— CONSIGNE A —
Reproduisez à l'identique les entrées, du début des entrées jusqu'à la ligne contenant "Reads: 6h59m58s", cette ligne comprise.

D’abord, avant de donner dans la critique acerbe flottant dans l’air du temps, dire fermement que l’on assiste à de vrais moments de cinéma, de comédie jubilatoire à la Coen, plus proche, si l’on veut parler de perspective et de niveau de The Big Lebowski ou d’A serious man que d’Intolérable cruauté ou de Ladykillers,de vrais moments de vrai cinéma, et même de cinéma dans le cinéma, de films à l’intérieur du film et de tous les genres qui faisaient la gloire d’Hollywood dans les années 50 – péplum, comédie musicale, mélodrame, grand spectacle aquatique, western …


De vrais moments de cinéma - Images et séquence s’impriment sur la rétine ; clairement jubilatoires – les cascades insensées du cow-boy, la conversion interrompue de Saint Paul, la rencontre d’un Cesar hébété avec le Christ, les premiers essais du James Dean recyclé dans le mélodrame (irrésistibles), le western avec la lune en grande vedette, le jeu du spaghetti lasso … belles aussi – l’étonnante scène du sous-marin (la barque, avec les avirons alignés, l’image rythmée par le mouvement de la houle, le héros en figure de proue, l’extrémité minium du périscope …), le très beau ballet nautique, traité à la façon d’un rêve entre les naïades et le jet d’eau de la baleine, et même nombre d’images plus simples portées par tout le talent de Roger Deakins, comme les jeux d’ombre sur les boiseries et les grillages aux abords d’un confessionnal …


De vrais et beaux moments – et c’est peut-être là que le bât blesse, ce ne sont que des moments. Les frères Coen multiplient les départs d’intrigue et les personnages, quatre au départ, le fixeur, le boss (Josh Brolin), les acteurs, tous perdus dans leurs films et leurs problèmes personnels , la star, le grand acteur dans le grand péplum biblique (George Clooney), le grand espoir, et son grand écart du western au mélodrame très écrit (Alden Ehrenreich), la star aussi vulgaire que capricieuse dans son grand spectacle aquatique (Scarlett Johansson) – chacune de ces histoires éclatant en de multiples rebondissements et de multiples personnages, les religieux, les communistes et leur penseur, les critiques, le réalisateur très auteurisant, les figurants … et bien d’autres dont les passages frisent le caméo …


Le problème est là. On espère, pendant quelques instants, à un grand film choral, mais tous ces fragments ne sont pas liés,et le film manque rapidement de cohérence, de fluidité là où The Big Lebowski était une réussite magistrale. En plus la multiplication des récits et des personnages finit par interdire tout véritable approfondissement, même pour les rôles les plus conséquents. Les scènes réservées au critique (un double rôle pour Tida Swinton) sont totalement inutiles ; celles consacrées à Scarlett Johansson, certes très bonne dans son excès de vulgarité, sont insuffisamment exploitées, et il en va presque de même pour le, personnage, pourtant posé comme essentiel, du grand acteur joué par George Clooney et enlevé par des scénaristes communistes en révolte. On s’attendait à davantage et on ressort un peu frustré. Et quant aux rôles très prometteurs confiés à Frances McDormand, à Christophe Lambert ou à Jonah Hill, assurément drôles, ils finissent par ne plus relever que d’un passage presque subliminal.

— CONSIGNE B —
Relevez tous les titres de films mentionnés dans la critique.

— CONTENU AFFICHÉ —

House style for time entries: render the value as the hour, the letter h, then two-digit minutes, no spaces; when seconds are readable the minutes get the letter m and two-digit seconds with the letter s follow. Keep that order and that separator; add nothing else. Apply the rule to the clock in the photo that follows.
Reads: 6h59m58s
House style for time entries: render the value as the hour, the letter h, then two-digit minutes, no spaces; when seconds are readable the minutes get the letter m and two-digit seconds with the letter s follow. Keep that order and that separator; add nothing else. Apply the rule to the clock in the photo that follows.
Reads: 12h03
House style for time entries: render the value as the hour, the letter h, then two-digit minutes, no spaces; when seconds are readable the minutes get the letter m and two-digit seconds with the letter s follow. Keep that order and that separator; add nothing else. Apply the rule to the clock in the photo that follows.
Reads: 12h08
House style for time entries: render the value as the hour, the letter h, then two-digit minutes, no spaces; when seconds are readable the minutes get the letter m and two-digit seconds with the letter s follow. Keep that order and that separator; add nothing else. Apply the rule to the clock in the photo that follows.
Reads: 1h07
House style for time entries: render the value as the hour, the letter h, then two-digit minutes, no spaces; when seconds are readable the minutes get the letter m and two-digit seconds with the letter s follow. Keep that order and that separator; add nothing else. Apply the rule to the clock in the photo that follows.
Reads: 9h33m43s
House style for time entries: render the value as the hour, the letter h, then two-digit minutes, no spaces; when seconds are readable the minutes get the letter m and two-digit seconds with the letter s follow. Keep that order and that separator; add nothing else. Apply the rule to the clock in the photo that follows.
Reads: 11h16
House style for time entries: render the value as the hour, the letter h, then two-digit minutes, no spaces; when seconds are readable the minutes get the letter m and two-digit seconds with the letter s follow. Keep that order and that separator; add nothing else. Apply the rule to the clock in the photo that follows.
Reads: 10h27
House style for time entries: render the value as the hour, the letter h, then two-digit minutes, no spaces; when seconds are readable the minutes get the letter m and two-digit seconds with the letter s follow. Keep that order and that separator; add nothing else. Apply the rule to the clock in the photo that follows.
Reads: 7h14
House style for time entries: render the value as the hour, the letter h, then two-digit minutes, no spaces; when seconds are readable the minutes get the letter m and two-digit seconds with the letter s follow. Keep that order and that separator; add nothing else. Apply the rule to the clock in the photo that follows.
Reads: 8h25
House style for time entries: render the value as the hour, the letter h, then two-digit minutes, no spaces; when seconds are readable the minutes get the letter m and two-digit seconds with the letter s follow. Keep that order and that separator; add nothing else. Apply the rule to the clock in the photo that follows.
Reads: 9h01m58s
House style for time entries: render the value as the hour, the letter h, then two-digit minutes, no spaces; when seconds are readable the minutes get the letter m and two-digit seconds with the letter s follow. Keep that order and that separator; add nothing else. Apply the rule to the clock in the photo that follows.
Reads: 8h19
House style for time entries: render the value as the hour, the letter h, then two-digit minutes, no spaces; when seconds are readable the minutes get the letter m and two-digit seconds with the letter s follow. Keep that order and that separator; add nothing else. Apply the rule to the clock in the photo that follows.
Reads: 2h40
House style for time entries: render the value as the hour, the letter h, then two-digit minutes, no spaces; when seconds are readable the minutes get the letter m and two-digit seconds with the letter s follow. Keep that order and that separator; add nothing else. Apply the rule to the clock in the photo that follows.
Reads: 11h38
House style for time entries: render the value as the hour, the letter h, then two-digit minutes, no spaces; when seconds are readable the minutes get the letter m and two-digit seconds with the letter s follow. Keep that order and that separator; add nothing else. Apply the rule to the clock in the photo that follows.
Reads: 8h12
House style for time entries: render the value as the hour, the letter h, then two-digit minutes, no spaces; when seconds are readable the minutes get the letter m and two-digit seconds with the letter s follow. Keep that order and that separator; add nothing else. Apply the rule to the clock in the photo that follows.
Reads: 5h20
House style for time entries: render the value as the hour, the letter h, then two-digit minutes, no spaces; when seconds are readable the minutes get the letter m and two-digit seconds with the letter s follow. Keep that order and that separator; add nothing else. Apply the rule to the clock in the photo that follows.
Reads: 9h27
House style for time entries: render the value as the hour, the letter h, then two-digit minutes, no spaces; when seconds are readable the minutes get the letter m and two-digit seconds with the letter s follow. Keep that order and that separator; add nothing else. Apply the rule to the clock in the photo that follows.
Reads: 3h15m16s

— RÉPONSE A —
House style for time entries: render the value as the hour, the letter h, then two-digit minutes, no spaces; when seconds are readable the minutes get the letter m and two-digit seconds with the letter s follow. Keep that order and that separator; add nothing else. Apply the rule to the clock in the photo that follows.
Reads: 6h59m58s

— RÉPONSE B —
The Big Lebowski, A serious man, Intolérable cruauté, Ladykillers